Il est intéressant de voir dans ce clip du groupe Florence + The Machine une nouvelle lecture liant vanité et spiritualité. La chanteuse, à l'allure tout droit tirée d'un tableau préraphaélite de Dante Rosseti, est tiraillé entre  l'obscurité profane et la lumière sacrée (les plans successifs sur les enfants de choeur et l'homme pratiquant le vaudou s'opposent directement). En croyant échapper au profane en sautant de l'immeuble, et en atterissant dans une figure christique dans une église, elle est finalement rattrapée par le Diable dans les derniers plans, représenté par l'homme blond à la fin de la vidéo.
Au début et à la fin de ce clip, la chanteuse est l'élément d'une vanité baroque. On retrouve les symboles du crâne de cristal, de l'or et des richesses, même de l'emprisonnement dans une cage à oiseau tatouée sur son doigt. Et la femme, elle même représente les plaisirs vains, caractérisés par la rose dans les vanités picturales du XVIIIème siècle.
A cheval entre A Rebours et Tous Les Matins du Monde, cette vidéo représente les quêtes spirituelles, la difficulté pour l'homme de trouver la foi, ou du moins un absolu. Et cette quête est sans fin. D'une certaine manière, Poussières d'étoiles pousse à réfléchir sur la verticalité de la foi, sur le monde actuel, épris de consommation et perdant la valeur du beau. "Après un tel livre, il ne reste plus à l’auteur qu’à choisir entre la bouche d’un pistolet ou le pied de la croix" disait Barbey d’Aurevilly, grand contemporain d'Huysmans à propos d'A Rebours. Huysmans s'étant converti peu après, lui répondit dans sa préface "C'est fait".


Voici venir les temps où vibrant sur sa tige
Chaque fleur s'évapore ainsi qu'un encensoir ;
Les sons et les parfums tournent dans l'air du soir ;
Valse mélancolique et langoureux vertige !

Chaque fleur s'évapore ainsi qu'un encensoir ;
Le violon frémit comme un cœur qu'on afflige ;
Valse mélancolique et langoureux vertige !
Le ciel est triste et beau comme un grand reposoir.

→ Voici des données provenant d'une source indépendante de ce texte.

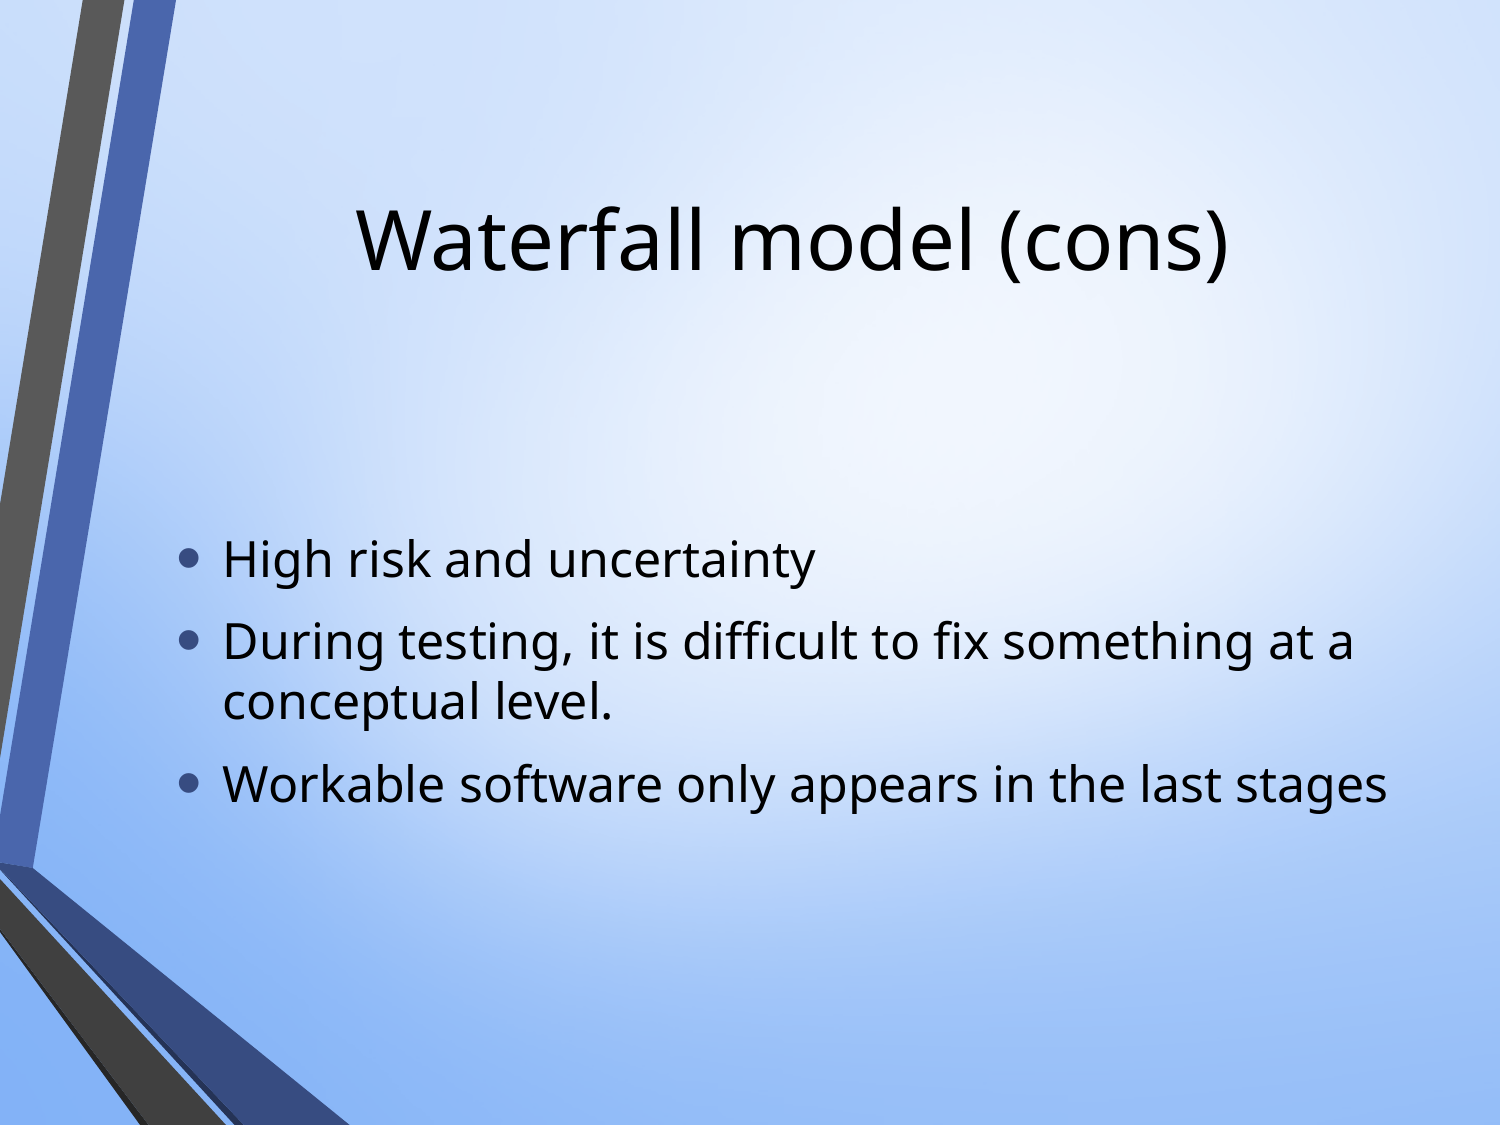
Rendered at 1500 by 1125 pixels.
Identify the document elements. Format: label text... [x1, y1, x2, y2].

title Waterfall model (cons) [161, 75, 1425, 400]
list High risk and uncertainty During testing, it is difficult to fix something at a conceptual level. Workable software only appears in the last stages [161, 437, 1425, 985]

Le violon frémit comme un cœur qu'on afflige,
Un cœur tendre, qui hait le néant vaste et noir !
Le ciel est triste et beau comme un grand reposoir ;
Le soleil s'est noyé dans son sang qui se fige.

Un cœur tendre, qui hait le néant vaste et noir,
Du passé lumineux recueille tout vestige !
Le soleil s'est noyé dans son sang qui se fige...
Ton souvenir en moi luit comme un ostensoir !



Charles Baudelaire, "Harmonie du Soir", Les Fleurs du Mal




Les Parfums Histoire Anthologie Dictionnaire, est un livre qui vient tout juste de paraître. Il a été écrit par Elisabeth de Feydeau, une historienne du parfum, et ce pendant plus de quatre ans. Le résultat est considérable : en 1216 pages, Les Parfums devient l'ouvrage de référence en matière de parfumerie. Il balaye l'histoire, comme la littérature ou la science, avec en plus des propos de parfumeurs passionnants et un dictionnaire précis et documenté, le tout orienté sur le monde des odeurs.

En ayant relu Poussières d'étoiles, j'ai réussi à lier cette lecture, dans une vision liant l'absolu céleste et l'essence de l'odeur. En effet, le parfum est présent chez l'humain depuis plus de 4000 ans : le parfum est né avant l'écriture. Pendant 6000 ans, le parfum n'avait alors qu'un principal but : élever l'âme des hommes vers Dieu, faisant de la fumée odoriférante le lien entre l'homme et Dieu.

"Symbole d'éternité, le parfum est le substitut pour les humains de l'ambroisie des Dieux. Il ne leur confère pas l'immortalité, mais il leur permet de se rapprocher de la divinité en leur donnant accès à une dimension immatérielle. Le parfum non seulement dégage des odeurs divines, mais donne aussi ces aspects luisants que l'on peut comparer à la beauté lumineuse des habitants de l'Olympe. [...] Tout comme en Egypte, le parfum est brûlé sur les autels en l'honneur des dieux, on parfume les défunts et l'on enduit les statues des dieux ou les stèles funéraires d'une huile parfumée qui contribuent à conserver l'apparence de la vie", écrit Elisabeth de Feydeau à propos du rapport entre l'homme et le parfum en Grèce. Bien évidemment, toutes les civilisations se sont parfumées, et se ont utilisé le parfum pour communiquer avec le ciel, la terre, la nature ou le feu divin.

Vanité olfactive - l'odeur est volatile - mais beauté entre composition de l'esprit, maniement de la science et des atomes (des étoiles), le parfum est Fumée d'étoiles.